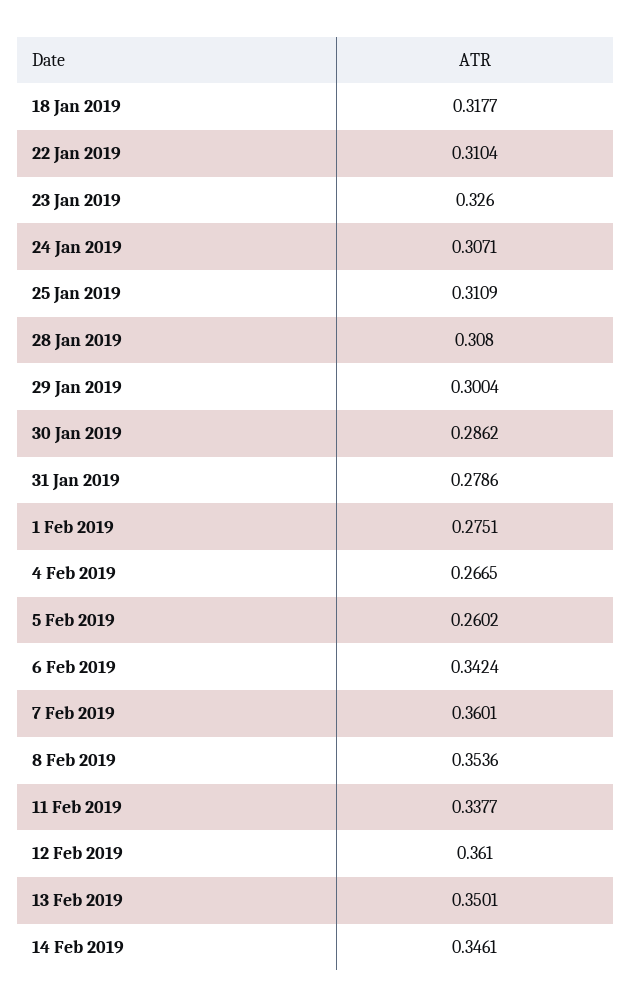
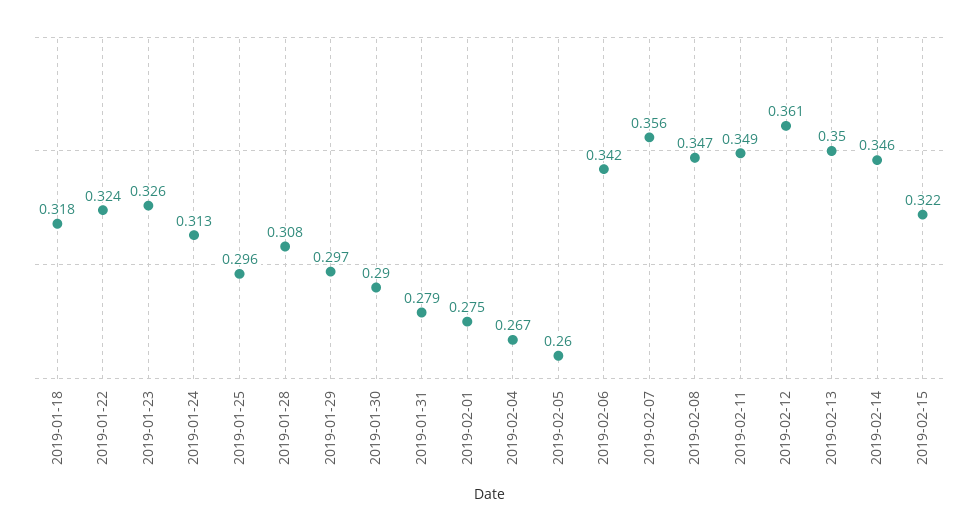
22 Jan 2019: 0.3104 -> 0.324
24 Jan 2019: 0.3071 -> 0.313
25 Jan 2019: 0.3109 -> 0.296
29 Jan 2019: 0.3004 -> 0.297
30 Jan 2019: 0.2862 -> 0.29
7 Feb 2019: 0.3601 -> 0.356
8 Feb 2019: 0.3536 -> 0.347
11 Feb 2019: 0.3377 -> 0.349
2019-02-15: none -> 0.322

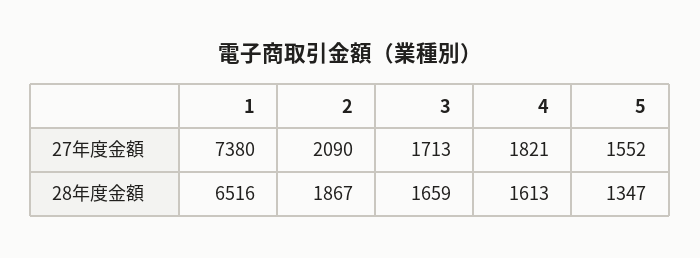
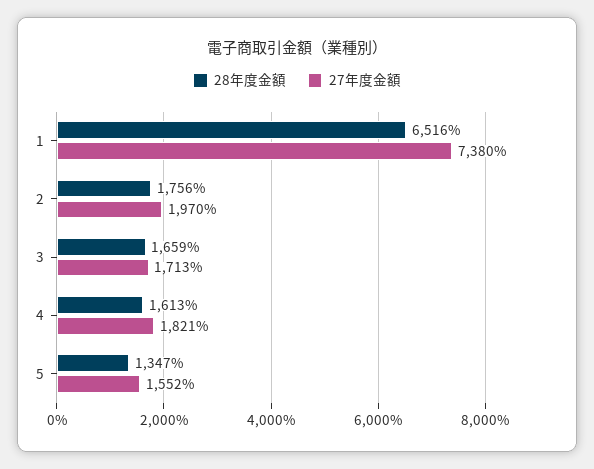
27年度金額, 2: 2090 -> 1970
28年度金額, 2: 1867 -> 1756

• What this task involves
Everything in the entries above should be written out again exactly, except the images.

• Result of the exercise
22 Jan 2019: 0.3104 -> 0.324
24 Jan 2019: 0.3071 -> 0.313
25 Jan 2019: 0.3109 -> 0.296
29 Jan 2019: 0.3004 -> 0.297
30 Jan 2019: 0.2862 -> 0.29
7 Feb 2019: 0.3601 -> 0.356
8 Feb 2019: 0.3536 -> 0.347
11 Feb 2019: 0.3377 -> 0.349
2019-02-15: none -> 0.322

27年度金額, 2: 2090 -> 1970
28年度金額, 2: 1867 -> 1756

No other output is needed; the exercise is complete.